''Anspruch, den wir an uns haben'': Geschäftsführer Dietmar Beiersdorfer im Interview

Seit November 2021 beim FCI im Amt: Geschäftsführer Dietmar Beiersdorfer (Foto: Bösl/KBUMM)

''Anspruch, den wir an uns haben'': Geschäftsführer Dietmar Beiersdorfer im Interview

Mit dem 3:0-Sieg gegen die SpVgg Unterhaching kamen die Schanzer optimal aus der Länderspielpause, ehe es für den FC Ingolstadt 04 nun in die letzte Englische Woche der Saison geht. Denn nach dem Freitagabendspiel (05.04., 19:00 Uhr) gegen Bielefeld wartet am Dienstag (09.04., 18:30 Uhr) bereits das wichtige Toto-Pokalhalbfinale beim FV Illertissen. Geschäftsführer Dietmar Beiersdorfer äußerte sich im Interview bei uns unter anderem zum bisherigen Saisonverlauf, der starken Unterstützung der Fans und die Nachwuchsarbeit im Verein.

fci.de: Die letzte Länderspielpause der Saison ist Geschichte, mit dem vergangenen Wochenende und dem Duell bei der SpVgg Unterhaching bog die aktuelle Drittliga-Saison auf die Zielgerade ein. Nach 31 absolvierten Partien stehen wir bei 44 Punkten, wie hast du die bisherige Saison erlebt?
Beiersdorfer: Natürlich sind wir mit unserer Tabellensituation, aufgrund unserer Punktausbeute, überhaupt nicht zufrieden. Man darf grundsätzlich schon jetzt resümieren, dass wir bis zum jetzigen Zeitpunkt zu wechselhaft in unseren Auftritten und Ergebnissen waren, nicht einmal auf einzelne Spiele bezogen, sondern mehr auf längere Phasen gesehen. Aber der Reihe nach: Nach einem großen Umbruch im Sommer hat die Mannschaft Zeit benötigt, sich zu finden und sich an die neuen Abläufe zu gewöhnen, um ins Rollen zu kommen. Nach dieser Phase hat uns unsere Mannschaft großen Anlass dazu gegeben, daran zu glauben, dass wir eine sehr gute Saison spielen und auch bis zum Ende vorne dranbleiben werden. Denn in dieser Zeit haben wir mannschaftlich geschlossene, leidenschaftliche und überzeugende Auftritte gezeigt und mit überwiegend sehr gutem Fußball, vor allem in den Heimspielen, unsere Zuschauer begeistert. Mit einem kleinen Rückstand auf die ersten drei Plätze waren wir auf Kurs und sind so in die kurze Winterpause gegangen.

Bereitgestellte Datensätze:

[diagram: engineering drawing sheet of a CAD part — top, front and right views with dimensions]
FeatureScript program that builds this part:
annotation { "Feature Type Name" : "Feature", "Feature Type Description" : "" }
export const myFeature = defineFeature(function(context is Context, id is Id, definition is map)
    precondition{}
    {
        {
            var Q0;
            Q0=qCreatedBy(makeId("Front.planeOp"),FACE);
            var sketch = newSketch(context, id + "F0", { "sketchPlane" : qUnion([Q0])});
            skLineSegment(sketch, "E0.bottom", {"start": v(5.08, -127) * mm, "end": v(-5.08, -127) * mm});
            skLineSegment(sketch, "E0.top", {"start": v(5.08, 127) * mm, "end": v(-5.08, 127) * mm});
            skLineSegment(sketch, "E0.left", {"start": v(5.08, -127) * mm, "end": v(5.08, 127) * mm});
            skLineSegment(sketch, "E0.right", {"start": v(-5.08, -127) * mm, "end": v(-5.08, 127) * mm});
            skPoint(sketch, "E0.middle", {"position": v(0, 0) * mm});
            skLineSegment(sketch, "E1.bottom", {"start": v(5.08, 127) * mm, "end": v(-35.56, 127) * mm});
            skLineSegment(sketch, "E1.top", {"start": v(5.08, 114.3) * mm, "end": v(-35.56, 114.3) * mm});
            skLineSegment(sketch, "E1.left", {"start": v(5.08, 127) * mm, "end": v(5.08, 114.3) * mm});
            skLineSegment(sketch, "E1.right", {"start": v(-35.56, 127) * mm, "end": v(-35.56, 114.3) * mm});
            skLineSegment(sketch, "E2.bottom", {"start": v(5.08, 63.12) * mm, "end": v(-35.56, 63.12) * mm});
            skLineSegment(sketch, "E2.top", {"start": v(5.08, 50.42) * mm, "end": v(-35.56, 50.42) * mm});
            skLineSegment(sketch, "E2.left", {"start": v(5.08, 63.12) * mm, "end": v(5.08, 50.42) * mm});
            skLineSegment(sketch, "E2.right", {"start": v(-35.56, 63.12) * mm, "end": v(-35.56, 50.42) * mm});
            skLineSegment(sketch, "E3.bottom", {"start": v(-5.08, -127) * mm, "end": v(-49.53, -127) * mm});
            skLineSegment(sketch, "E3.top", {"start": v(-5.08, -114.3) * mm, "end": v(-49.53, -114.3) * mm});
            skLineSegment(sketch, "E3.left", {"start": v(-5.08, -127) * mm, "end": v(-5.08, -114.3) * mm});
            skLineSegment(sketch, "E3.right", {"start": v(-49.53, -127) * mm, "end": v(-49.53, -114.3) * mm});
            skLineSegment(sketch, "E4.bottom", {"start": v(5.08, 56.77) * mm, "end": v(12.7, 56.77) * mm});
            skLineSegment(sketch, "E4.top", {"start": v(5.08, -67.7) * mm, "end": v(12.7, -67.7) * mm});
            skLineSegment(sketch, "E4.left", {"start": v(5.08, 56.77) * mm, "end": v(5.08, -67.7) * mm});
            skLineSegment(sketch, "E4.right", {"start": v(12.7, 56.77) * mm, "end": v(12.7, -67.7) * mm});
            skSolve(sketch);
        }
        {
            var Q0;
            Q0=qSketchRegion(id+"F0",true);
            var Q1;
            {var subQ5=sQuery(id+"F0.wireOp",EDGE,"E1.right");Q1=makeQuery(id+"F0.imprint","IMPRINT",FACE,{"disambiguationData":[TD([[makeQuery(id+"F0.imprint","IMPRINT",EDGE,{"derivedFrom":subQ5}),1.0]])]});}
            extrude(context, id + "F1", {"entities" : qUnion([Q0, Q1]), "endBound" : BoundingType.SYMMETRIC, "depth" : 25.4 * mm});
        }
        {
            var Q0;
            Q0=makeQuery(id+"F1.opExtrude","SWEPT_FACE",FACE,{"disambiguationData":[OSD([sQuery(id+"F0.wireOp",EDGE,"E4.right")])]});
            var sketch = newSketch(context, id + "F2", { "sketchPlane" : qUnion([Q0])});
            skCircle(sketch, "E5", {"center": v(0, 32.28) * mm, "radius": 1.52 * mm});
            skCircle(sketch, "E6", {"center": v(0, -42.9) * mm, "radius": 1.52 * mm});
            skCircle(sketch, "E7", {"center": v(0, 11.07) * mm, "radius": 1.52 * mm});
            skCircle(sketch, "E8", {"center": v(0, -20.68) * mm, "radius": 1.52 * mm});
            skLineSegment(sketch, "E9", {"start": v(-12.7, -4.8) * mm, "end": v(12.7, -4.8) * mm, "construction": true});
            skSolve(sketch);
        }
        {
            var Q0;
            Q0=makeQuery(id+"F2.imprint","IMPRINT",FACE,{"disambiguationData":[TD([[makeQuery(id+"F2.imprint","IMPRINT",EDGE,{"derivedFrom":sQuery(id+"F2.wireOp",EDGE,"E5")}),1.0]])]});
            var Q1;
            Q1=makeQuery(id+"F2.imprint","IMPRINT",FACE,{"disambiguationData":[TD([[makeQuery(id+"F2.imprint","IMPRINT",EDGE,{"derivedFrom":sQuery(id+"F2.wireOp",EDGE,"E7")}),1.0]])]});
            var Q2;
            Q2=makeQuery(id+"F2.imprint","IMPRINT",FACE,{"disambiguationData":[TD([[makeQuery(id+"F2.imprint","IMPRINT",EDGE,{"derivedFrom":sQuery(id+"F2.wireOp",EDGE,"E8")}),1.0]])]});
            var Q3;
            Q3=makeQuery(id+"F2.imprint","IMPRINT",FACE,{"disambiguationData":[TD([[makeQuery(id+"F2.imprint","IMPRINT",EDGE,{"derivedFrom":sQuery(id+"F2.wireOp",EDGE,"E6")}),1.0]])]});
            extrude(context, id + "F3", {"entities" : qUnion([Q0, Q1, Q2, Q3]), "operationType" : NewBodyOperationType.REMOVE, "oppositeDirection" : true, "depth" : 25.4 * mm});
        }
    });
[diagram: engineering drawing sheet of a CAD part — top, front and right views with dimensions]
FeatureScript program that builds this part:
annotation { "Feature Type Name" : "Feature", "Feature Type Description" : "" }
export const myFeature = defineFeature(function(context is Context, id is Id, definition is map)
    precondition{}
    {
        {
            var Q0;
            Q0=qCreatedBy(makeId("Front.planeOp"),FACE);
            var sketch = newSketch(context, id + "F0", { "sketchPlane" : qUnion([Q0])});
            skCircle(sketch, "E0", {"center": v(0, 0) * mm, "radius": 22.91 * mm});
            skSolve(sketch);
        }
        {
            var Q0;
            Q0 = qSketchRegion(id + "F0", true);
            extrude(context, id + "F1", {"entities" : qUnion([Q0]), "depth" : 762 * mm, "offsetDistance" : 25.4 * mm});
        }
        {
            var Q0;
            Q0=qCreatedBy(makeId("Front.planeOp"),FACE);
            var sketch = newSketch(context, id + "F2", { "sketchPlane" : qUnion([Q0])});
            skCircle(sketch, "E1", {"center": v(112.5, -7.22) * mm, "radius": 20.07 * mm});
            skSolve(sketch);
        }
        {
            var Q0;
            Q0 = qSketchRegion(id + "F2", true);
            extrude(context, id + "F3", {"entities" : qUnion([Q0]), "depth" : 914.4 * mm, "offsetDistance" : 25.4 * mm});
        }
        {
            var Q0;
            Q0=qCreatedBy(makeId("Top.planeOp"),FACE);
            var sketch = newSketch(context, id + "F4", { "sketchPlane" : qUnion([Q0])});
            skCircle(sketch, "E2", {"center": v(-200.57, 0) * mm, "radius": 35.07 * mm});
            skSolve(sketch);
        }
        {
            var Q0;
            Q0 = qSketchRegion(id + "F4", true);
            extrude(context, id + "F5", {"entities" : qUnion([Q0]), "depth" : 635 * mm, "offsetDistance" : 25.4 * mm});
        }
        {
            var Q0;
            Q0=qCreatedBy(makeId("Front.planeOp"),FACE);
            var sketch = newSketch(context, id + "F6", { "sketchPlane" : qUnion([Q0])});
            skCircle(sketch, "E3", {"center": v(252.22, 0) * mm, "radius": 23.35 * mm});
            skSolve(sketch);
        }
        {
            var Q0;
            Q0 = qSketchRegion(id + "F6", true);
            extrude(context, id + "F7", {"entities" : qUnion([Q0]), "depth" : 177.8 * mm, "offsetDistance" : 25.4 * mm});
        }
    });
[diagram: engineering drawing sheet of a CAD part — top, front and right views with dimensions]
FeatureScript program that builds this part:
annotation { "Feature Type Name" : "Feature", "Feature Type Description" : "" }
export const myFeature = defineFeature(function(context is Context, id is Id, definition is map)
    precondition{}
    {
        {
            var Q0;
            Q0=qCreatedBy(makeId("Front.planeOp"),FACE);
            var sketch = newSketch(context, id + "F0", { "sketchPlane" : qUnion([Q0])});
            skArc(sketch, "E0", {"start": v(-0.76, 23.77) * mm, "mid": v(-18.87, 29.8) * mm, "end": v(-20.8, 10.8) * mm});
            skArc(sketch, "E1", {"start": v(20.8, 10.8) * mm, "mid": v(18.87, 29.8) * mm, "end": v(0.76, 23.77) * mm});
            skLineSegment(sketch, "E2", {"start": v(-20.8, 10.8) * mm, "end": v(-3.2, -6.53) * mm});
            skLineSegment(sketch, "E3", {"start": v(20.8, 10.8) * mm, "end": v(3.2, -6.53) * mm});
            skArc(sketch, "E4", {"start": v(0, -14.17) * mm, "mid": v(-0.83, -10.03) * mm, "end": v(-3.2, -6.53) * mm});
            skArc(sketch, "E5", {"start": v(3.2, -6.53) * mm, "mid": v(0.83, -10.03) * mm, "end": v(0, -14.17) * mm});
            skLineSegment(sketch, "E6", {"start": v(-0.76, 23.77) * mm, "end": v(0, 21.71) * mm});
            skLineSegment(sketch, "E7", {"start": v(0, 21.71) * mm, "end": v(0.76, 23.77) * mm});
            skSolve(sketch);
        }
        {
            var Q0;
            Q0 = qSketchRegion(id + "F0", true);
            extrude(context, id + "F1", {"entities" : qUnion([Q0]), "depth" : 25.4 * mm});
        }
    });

Aufgabenstellung:
Setze das Interview mit Dietmar Beiersdorfer im Anschluss an seinen letzten Satz fort. Die Auflistung hat mit dem Interview mit Dietmar Beiersdorfer nichts zu tun.

Gelöste Aufgabe:
fci.de: Wie verlief dann der Start ins Jahr 2024 und der weitere Verlauf bis heute?
Beiersdorfer: Der Start ins neue Jahr, festgemacht an unserem Auswärtsspiel in Halle, ging gründlich daneben, was der Mannschaft auch in den nächsten Spielen noch anzumerken war und sich vermehrt in individuellen Fehlern und taktischen Fehlleistungen niederschlug. Daraufhin folgte wieder ein geschlossener und konzentriertr Auftritt in Saarbrücken sowie eine Klasseleistung im Audi Sportpark gegen Dynamo Dresden, die nicht wenige unserer Fans und Zuschauer als das beste FCI-Spiel der letzten Jahre ansahen. Daraufhin gab es allerdings wieder einen Leistungs- und Ergebniseinbruch, bei dem insbesondere die völlig unnötig verlorenen Begegnungen zu Hause gegen den SC Freiburg II, Viktoria Köln oder den SC Verl sehr geschmerzt haben. Durch diese Niederlagen und der damit verlorene Anschluss nach oben fühlten sich daraufhin eigentliche 'Auswärtserfolge', wie die beiden Unentschieden bei den aktuellen Spitzenteams SSV Ulm und Jahn Regensburg oder am letzten Samstag der Sieg bei der heimstarken SpVgg Unterhaching schwerlich nach gewonnenen Punkten an.

fci.de: Kannst du dir erklären, warum es in diesem Jahr nicht so läuft, wie es zum Ende des Vorjahres der Fall war?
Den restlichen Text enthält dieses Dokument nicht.